YOUR OBJECTIVE
For this exercise, copy the records below exactly and exclude every image.

Dataset records:
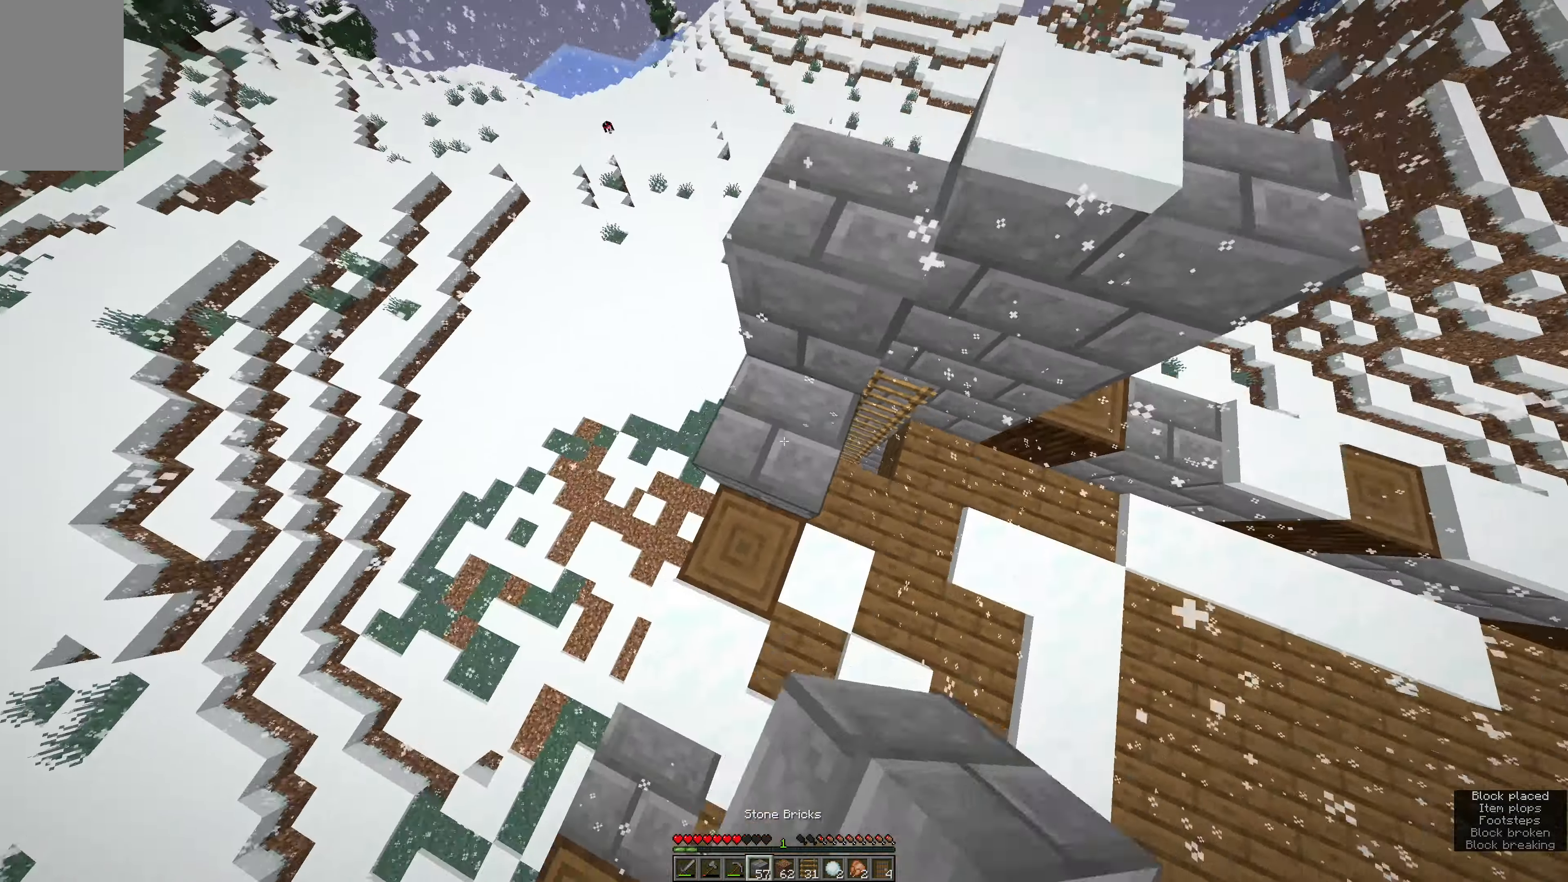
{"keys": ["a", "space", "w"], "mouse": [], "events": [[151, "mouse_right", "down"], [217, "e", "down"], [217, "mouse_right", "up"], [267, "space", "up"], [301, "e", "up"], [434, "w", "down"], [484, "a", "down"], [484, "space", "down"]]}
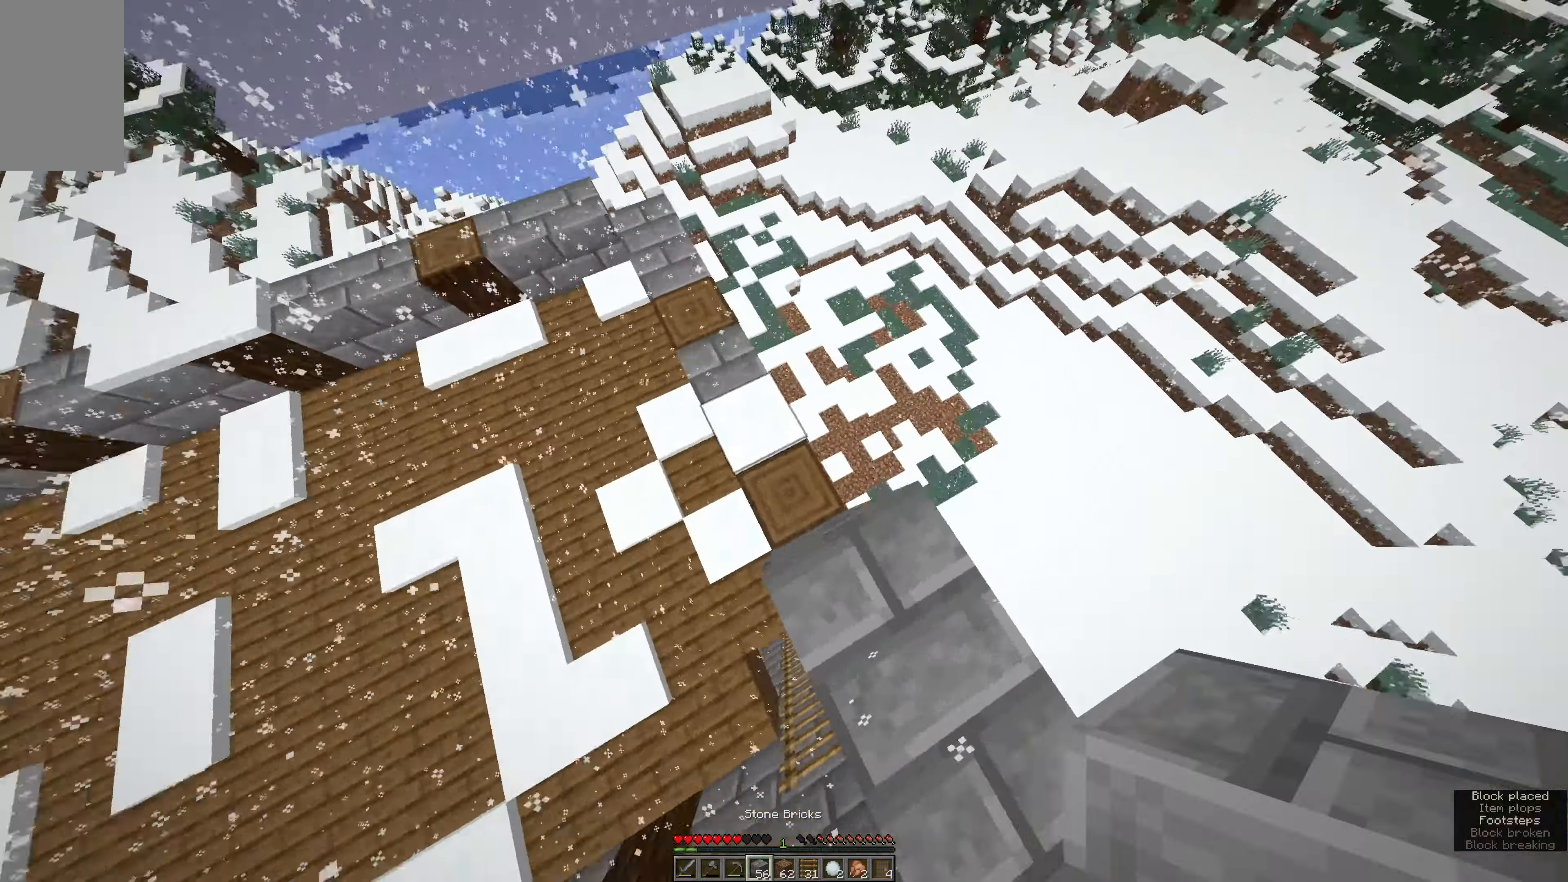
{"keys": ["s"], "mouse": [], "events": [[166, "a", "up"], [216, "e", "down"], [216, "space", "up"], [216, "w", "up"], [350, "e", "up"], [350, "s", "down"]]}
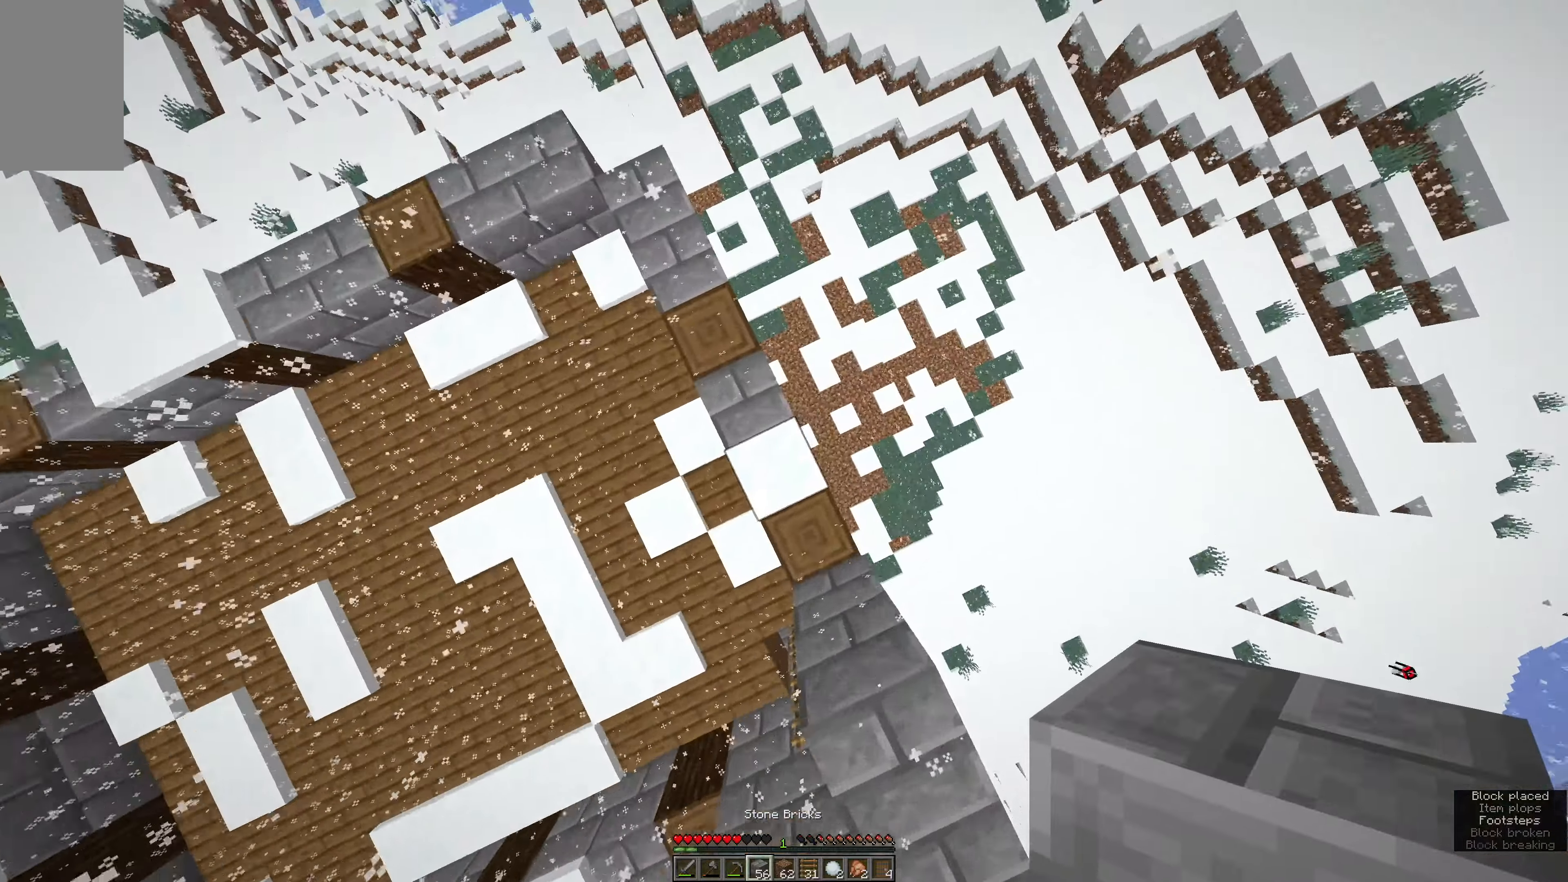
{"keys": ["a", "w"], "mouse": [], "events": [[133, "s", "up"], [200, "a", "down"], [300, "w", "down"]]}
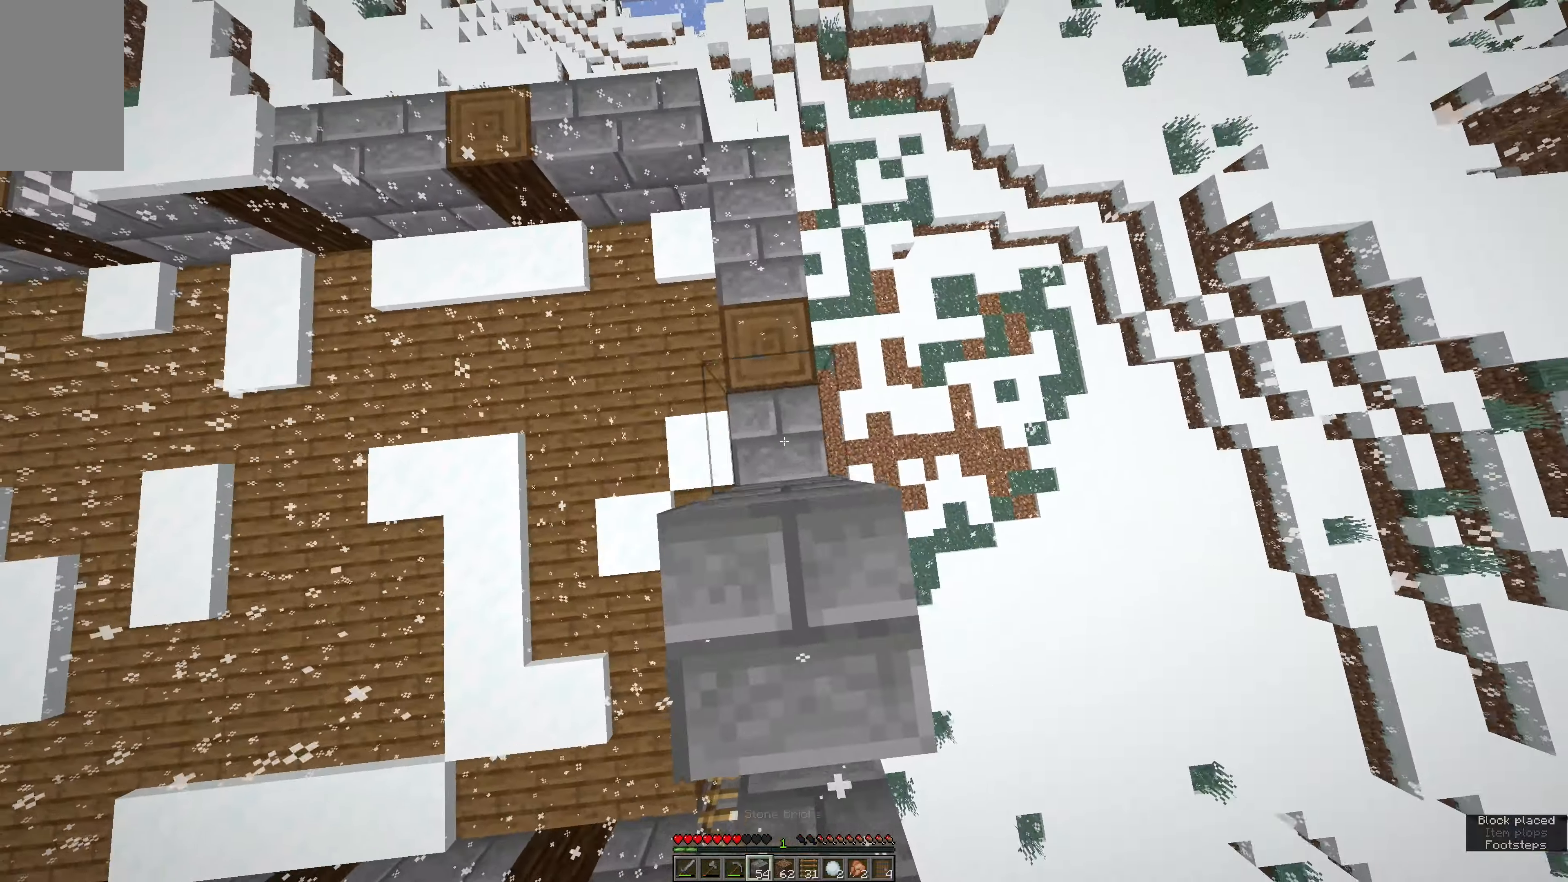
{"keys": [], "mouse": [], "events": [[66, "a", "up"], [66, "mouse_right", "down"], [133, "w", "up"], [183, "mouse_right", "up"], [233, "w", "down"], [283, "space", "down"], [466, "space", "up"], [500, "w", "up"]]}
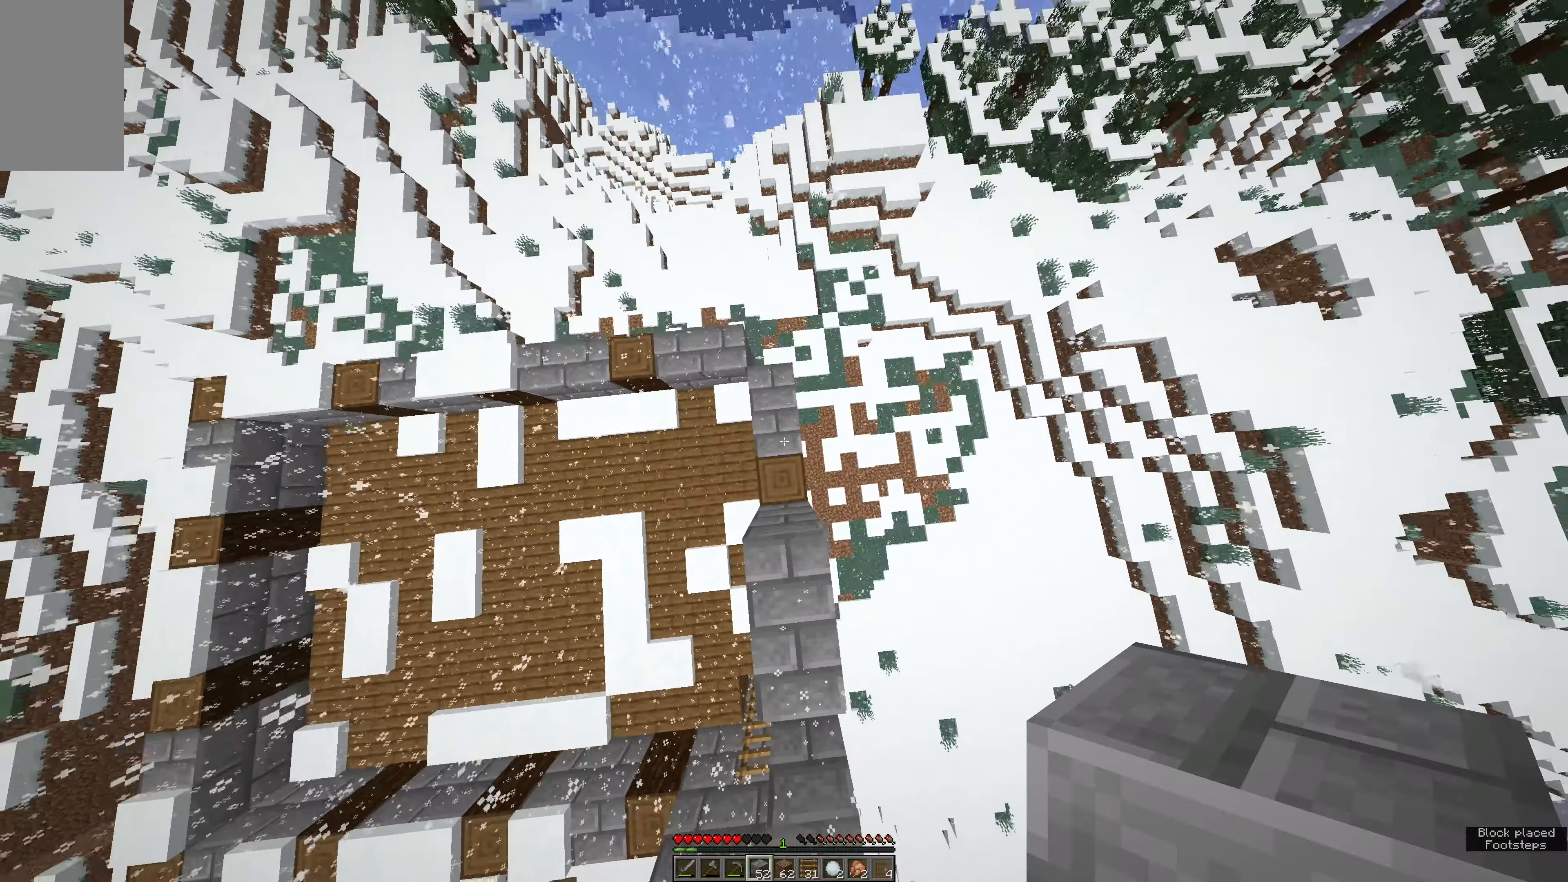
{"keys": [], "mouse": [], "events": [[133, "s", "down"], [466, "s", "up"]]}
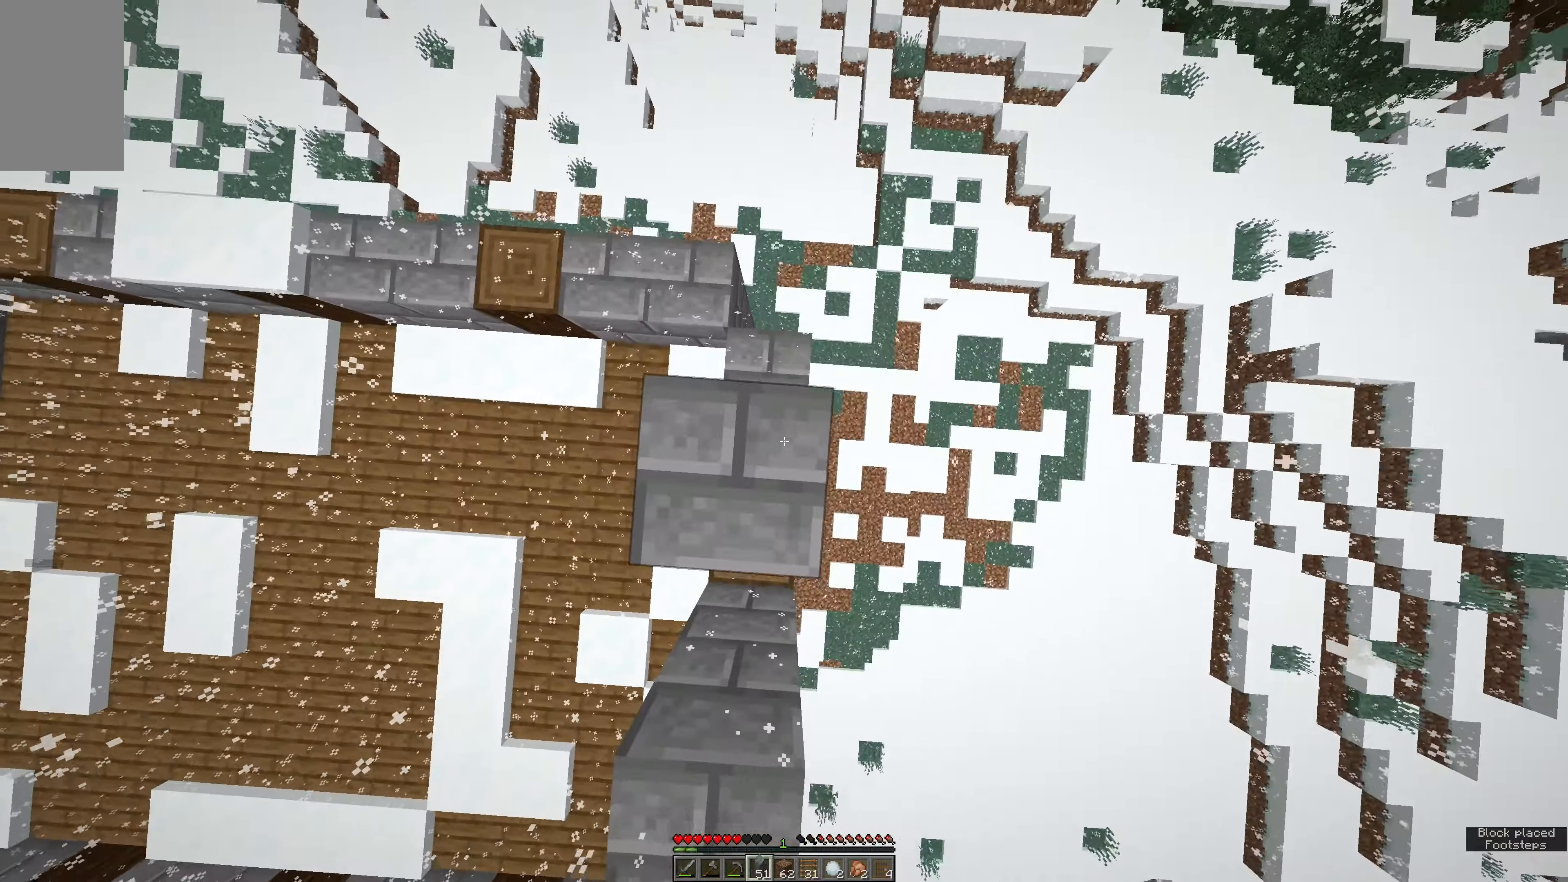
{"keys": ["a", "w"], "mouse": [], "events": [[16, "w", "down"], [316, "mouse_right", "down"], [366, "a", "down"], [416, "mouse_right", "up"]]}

TASK SOLUTION
{"keys": ["a", "space", "w"], "mouse": [], "events": [[151, "mouse_right", "down"], [217, "e", "down"], [217, "mouse_right", "up"], [267, "space", "up"], [301, "e", "up"], [434, "w", "down"], [484, "a", "down"], [484, "space", "down"]]}
{"keys": ["s"], "mouse": [], "events": [[166, "a", "up"], [216, "e", "down"], [216, "space", "up"], [216, "w", "up"], [350, "e", "up"], [350, "s", "down"]]}
{"keys": ["a", "w"], "mouse": [], "events": [[133, "s", "up"], [200, "a", "down"], [300, "w", "down"]]}
{"keys": [], "mouse": [], "events": [[66, "a", "up"], [66, "mouse_right", "down"], [133, "w", "up"], [183, "mouse_right", "up"], [233, "w", "down"], [283, "space", "down"], [466, "space", "up"], [500, "w", "up"]]}
{"keys": [], "mouse": [], "events": [[133, "s", "down"], [466, "s", "up"]]}
{"keys": ["a", "w"], "mouse": [], "events": [[16, "w", "down"], [316, "mouse_right", "down"], [366, "a", "down"], [416, "mouse_right", "up"]]}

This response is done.